EXERCISE REQUIREMENTS
Take from the entries below the stretch from the line with "left shoulder: (145, 106)" through the line with "left shoulder: (246, 226)", and return it exactly, leaving the pictures out.
═══ TASK INPUTS
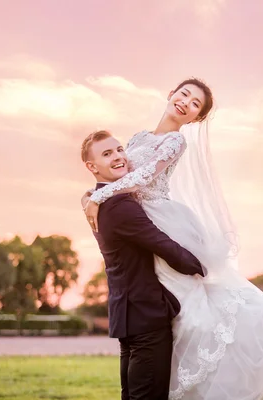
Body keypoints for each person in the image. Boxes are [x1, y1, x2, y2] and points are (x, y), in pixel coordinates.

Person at [82, 78, 263, 399]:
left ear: (195, 117)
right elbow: (115, 169)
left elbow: (141, 177)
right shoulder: (138, 137)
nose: (186, 102)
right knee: (157, 291)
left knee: (191, 299)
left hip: (156, 214)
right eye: (184, 94)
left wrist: (98, 197)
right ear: (170, 94)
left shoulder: (175, 142)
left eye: (195, 104)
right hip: (133, 215)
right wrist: (92, 195)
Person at [81, 130, 205, 400]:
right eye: (107, 154)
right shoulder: (119, 206)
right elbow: (164, 246)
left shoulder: (98, 202)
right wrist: (203, 267)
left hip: (127, 318)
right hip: (146, 318)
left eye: (119, 149)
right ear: (92, 167)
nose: (118, 157)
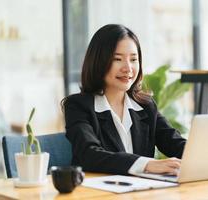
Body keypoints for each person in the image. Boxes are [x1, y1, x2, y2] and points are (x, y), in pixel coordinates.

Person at [63, 24, 186, 175]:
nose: (128, 68)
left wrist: (206, 156)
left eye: (134, 59)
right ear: (98, 61)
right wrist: (147, 164)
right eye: (118, 59)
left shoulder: (145, 106)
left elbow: (173, 142)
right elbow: (89, 155)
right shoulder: (78, 106)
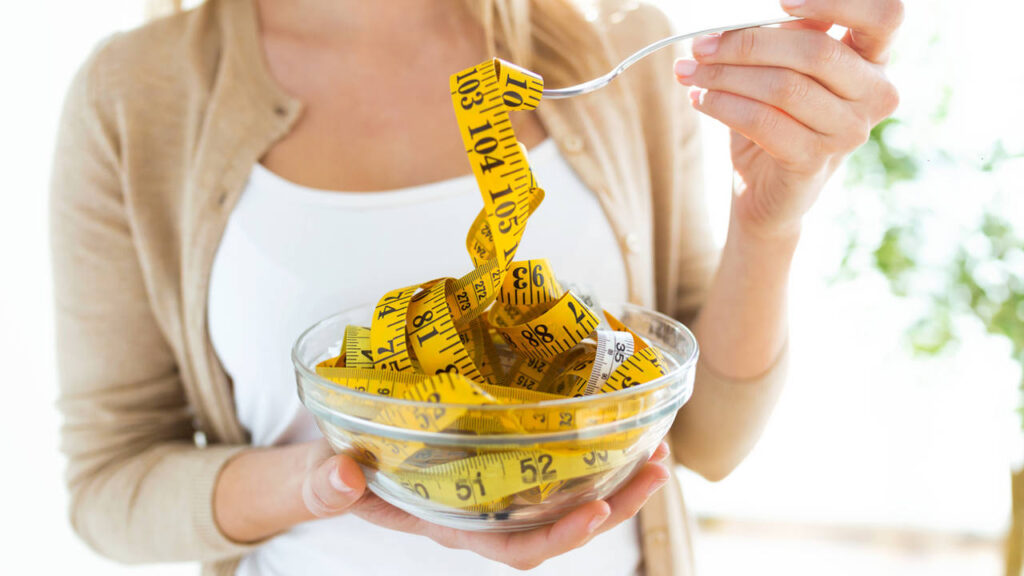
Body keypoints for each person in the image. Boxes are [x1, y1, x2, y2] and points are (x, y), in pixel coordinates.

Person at [49, 0, 901, 574]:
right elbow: (108, 486)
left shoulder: (615, 42)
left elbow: (706, 438)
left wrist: (769, 220)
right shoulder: (133, 97)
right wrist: (329, 481)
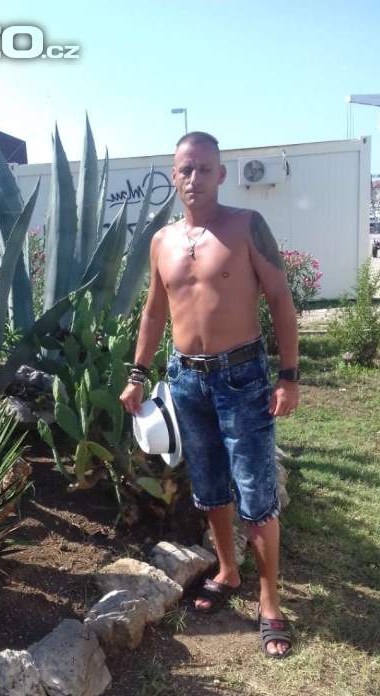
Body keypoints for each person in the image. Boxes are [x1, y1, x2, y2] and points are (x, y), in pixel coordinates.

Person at [119, 131, 300, 659]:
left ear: (220, 174)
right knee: (210, 487)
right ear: (173, 176)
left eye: (203, 168)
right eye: (185, 169)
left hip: (242, 376)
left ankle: (269, 602)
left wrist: (289, 376)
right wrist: (137, 373)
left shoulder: (246, 226)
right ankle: (227, 571)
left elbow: (280, 300)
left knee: (256, 493)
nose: (193, 178)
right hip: (186, 379)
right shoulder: (162, 241)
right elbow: (154, 311)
══════
RESPONSE TO THIS EXERCISE
left shoulder: (145, 106)
left elbow: (173, 142)
right elbow: (89, 155)
right shoulder: (78, 106)
Body keypoints for each person in the image. Boxes are [x1, y1, x2, y2] and points are (x, y), in pixel coordinates.

Person at [49, 0, 901, 574]:
right elbow: (108, 486)
left shoulder: (615, 42)
left elbow: (706, 438)
left wrist: (769, 220)
right shoulder: (133, 97)
right wrist: (329, 481)
Body keypoints for each person in the image. Boxes are [x1, y1, x2, y2] and points are (x, y), in pixel coordinates.

Person at [119, 131, 300, 659]:
left ear: (220, 174)
right knee: (210, 487)
right ear: (173, 176)
left eye: (203, 168)
right eye: (185, 169)
left hip: (242, 376)
left ankle: (269, 602)
left wrist: (289, 376)
right wrist: (137, 373)
left shoulder: (246, 226)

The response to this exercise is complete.